Working with the Garage Door Up, Without a Door
May 7, 2026
Why every design doc we write goes straight to a public Git branch, and what we've learned by leaving the door off.

There's an essay by Andy Matuschak called "Work with the garage door up". The image is a woodworker who keeps the shop open while they work, or a glassblowing studio with a storefront window — the simple, human signal that says "I am here, working." The argument is that this is more interesting, more honest, and ultimately more useful to other people than the polished marketing announcement that arrives after the work is done.
We agree.
So we built the spec task system, which makes garage-door-up the path of least resistance rather than an aspiration. Every feature we ship at Helix starts with three Markdown files requirements.md, design.md, tasks.md, pushed to a public branch (helix-specs) before the implementation has a single line of code. While the agent works, those files get edited, annotated, marked off. When the work is done, they stay there.
The thing that surprised us is how much this changes the content of the work, not just its visibility.

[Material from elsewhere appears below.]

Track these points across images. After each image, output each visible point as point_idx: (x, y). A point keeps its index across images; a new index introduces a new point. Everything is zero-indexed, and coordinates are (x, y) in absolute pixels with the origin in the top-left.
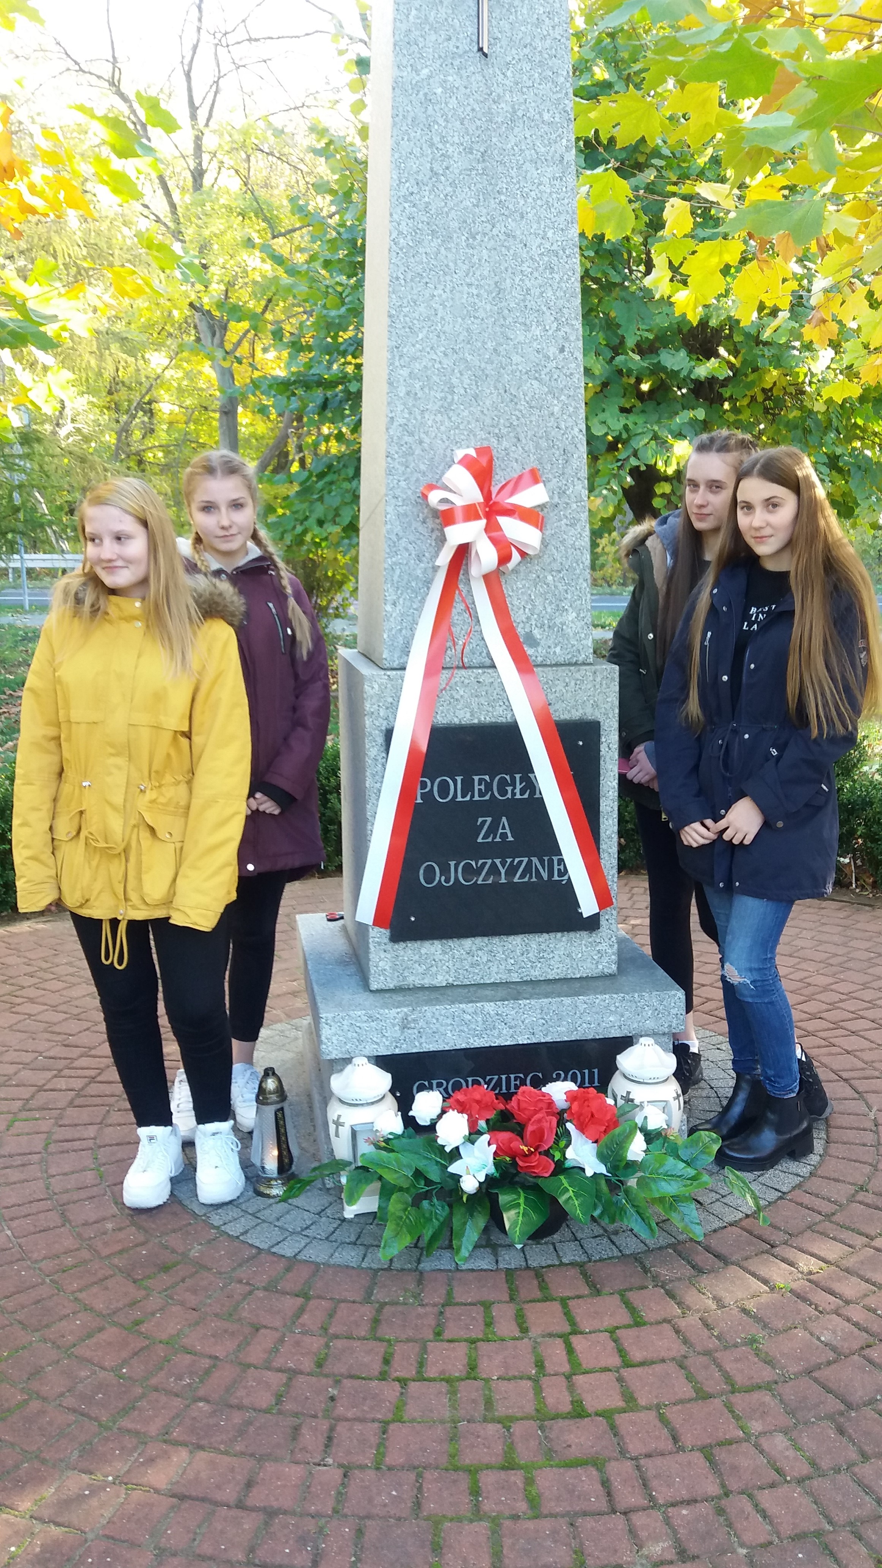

Four things from the last few weeks
Pick any of these and read the design doc, not just the title.
Sandbox grows inference. We set out to build a new "compose-profile runner" to replace our existing inference runner. Halfway through the foundation layer, we noticed the new thing and our existing Sandbox container were structurally the same shape, both DinD wrappers around GPU containers. So we deleted the runner image entirely and grew the role into Sandbox instead. The pivot lives at the top of the design doc as a dated callout: "2026-04-28 architectural pivot." You can read the framing that didn't work, the framing that did, and why we chose one over the other.
Agent-driven multi-PR proposals. Implementation agents now propose their own work breakdowns: "ship this as three PRs on chained branches" or "spin off a follow-up spec task for this discovery." The user approves or rejects in the UI. The meta-interesting bit: the spec task that built this feature was itself a spec task you can read, agents writing the system that lets agents propose more work.
Continue agent screencast recording (Round 3). The title says "Round 3" because this is the third attempt to land it. The first two each got most of the way there before something broke — main moved 364 commits underneath one of them; another fixed two critical bugs and then never quite made it to merge. The doc opens with a paragraph naming the previous attempts and what carried over.
Spec comments as interrupts. Tiny one. Comments reviewers leave on a design doc used to wait for the agent's current turn to finish before getting through. Now they cancel the in-flight turn and reorient the agent immediately. A small UX change with a disproportionate effect on what it feels like to steer an agent in real time.
What you get when the door is always up
Better feedback earlier is the obvious one. The less obvious one is that we benefit from reading our own docs back. And, of course, Helix Agents benefit from reading previous design documents.
There's also a slower, weirder benefit: a corpus of decisions you can re-read. Every "we tried X, then Y" lives in a file with a date and a commit history. When the same shape of problem comes back six months later, and trust me, it always does, the conversation didn't disappear into Slack. A lot of this encapsulates the rigour of maintaining Architecture Decision Records.
Robin Sloan, who Matuschak quotes, puts it best: "I am here, working." If you want to see what we mean, pick a design doc. Not all of them are pretty. That's sort of the point.